# Ever Seen One ?



## Cousinwill (Jul 12, 2015)

Hello everyone !! I make natural edge tables using old sewing machine bases as the base and a slab of wood for the top. While out hunting for more bases I ran across this table/base. I'm trying to find a little history about it. Has anyone seen one like this or have any idea what it was used for ? Any thoughts would be appreciated!!

Reactions: Like 1 | Way Cool 2


----------



## Tony (Jul 12, 2015)

I don't know anything about it but it's pretty dang cool! Tony

Reactions: Thank You! 1 | Agree 2


----------



## Schroedc (Jul 12, 2015)

Looks like the stand for an old wringer (or Mangle)

Reactions: Thank You! 1


----------



## ripjack13 (Jul 12, 2015)

Is thee any other markings on the under side? 
Wilson Jones Usa?

Reactions: Thank You! 1


----------



## Cousinwill (Jul 12, 2015)

No other markings on it I could find. It was in a resale shop with a tag that said it was off of the Suma , a Japanese ship from the the early 1900's. Not sure about that since it has wheels on it and the writing is in English.


----------



## Cousinwill (Jul 12, 2015)

Schroedc said:


> Looks like the stand for an old wringer (or Mangle)


Not real familiar with a wringer or mangle... Guess I had better start researching !!


----------



## ripjack13 (Jul 12, 2015)

Early singers had wheels too...I'll keep looking.

Reactions: Thank You! 1


----------



## barry richardson (Jul 12, 2015)

Could have been for any number of things, sure is cool! Nice score, I keep my eye out for stuff like that too, but now-a-days so are a lot of other people, hard to find a good deal.....

Reactions: Agree 3


----------



## JR Custom Calls (Jul 12, 2015)

I've found that antiques are best identified by people who were around during that era... I'd ask @Mike1950

Reactions: Thank You! 1 | Great Post 1 | Funny 7


----------



## Mike1950 (Jul 12, 2015)

SmartASSSSSSSSSSSSSSSSSSSSS


JR Custom Calls said:


> I've found that antiques are best identified by people who were around during that era... I'd ask @Mike1950



Kids now adays...........  But you are right- Marvel rings a bell- a faint bell but a bell. Wringer was a type of washer.... I do not think it was one of those. I have used one.......
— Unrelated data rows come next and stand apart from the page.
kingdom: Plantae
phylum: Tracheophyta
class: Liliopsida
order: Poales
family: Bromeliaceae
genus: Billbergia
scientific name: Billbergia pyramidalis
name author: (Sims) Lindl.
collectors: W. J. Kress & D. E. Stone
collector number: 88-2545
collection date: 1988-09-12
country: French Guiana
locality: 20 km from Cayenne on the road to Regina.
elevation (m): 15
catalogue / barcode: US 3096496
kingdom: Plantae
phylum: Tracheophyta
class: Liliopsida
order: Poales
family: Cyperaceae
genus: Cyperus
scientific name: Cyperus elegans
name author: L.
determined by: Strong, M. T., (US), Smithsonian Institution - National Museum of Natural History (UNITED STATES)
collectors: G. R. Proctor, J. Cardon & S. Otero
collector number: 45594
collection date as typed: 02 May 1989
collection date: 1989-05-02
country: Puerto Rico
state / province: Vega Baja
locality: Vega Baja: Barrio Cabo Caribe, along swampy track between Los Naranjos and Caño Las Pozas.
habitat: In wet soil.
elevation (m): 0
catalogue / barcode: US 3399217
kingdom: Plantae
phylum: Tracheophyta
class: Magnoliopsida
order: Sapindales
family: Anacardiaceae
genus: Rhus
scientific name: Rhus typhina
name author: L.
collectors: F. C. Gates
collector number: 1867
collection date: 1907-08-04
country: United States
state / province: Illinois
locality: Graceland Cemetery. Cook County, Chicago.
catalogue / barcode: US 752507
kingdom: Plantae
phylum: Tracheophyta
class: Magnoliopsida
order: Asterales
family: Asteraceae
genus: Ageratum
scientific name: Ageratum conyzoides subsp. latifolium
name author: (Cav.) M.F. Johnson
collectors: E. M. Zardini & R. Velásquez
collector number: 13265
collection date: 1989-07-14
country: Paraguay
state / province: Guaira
Reactions: Like 1 | Funny 2


----------



## Mike1950 (Jul 13, 2015)

looks similar

Reactions: Way Cool 1


----------



## Cousinwill (Jul 13, 2015)

It does look similar but I don't think it's a sewing machine base. I've bought many of them over the years and even found a few industrial models. This base is beefier , has larger wheels, different dimensions,and has a different type of top. I think the top may be original just by looking at the hinges and type of screws used to attach it


----------



## Mike1950 (Jul 13, 2015)

Cousinwill said:


> It does look similar but I don't think it's a sewing machine base. I've bought many of them over the years and even found a few industrial models. This base is beefier , has larger wheels, different dimensions,and has a different type of top. I think the top may be original just by looking at the hinges and type of screws used to attach it


 I think marvel made other tools- a bandsaw for one.

Reactions: Agree 1


----------